Task instructions
Reproduce the text of the records with "episodes" changed to "installments" and everything else unchanged. Leave the pictures out of your answer.

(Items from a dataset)
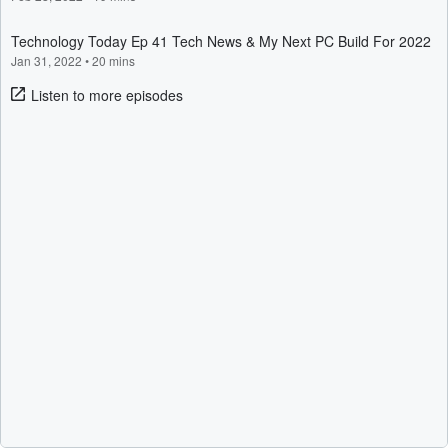
Technology Today Ep 41 Tech News & My Next PC Build For 2022
Jan 31, 2022
•
20 mins
Listen to more episodes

Output below
Technology Today Ep 41 Tech News & My Next PC Build For 2022
Jan 31, 2022
•
20 mins
Listen to more installments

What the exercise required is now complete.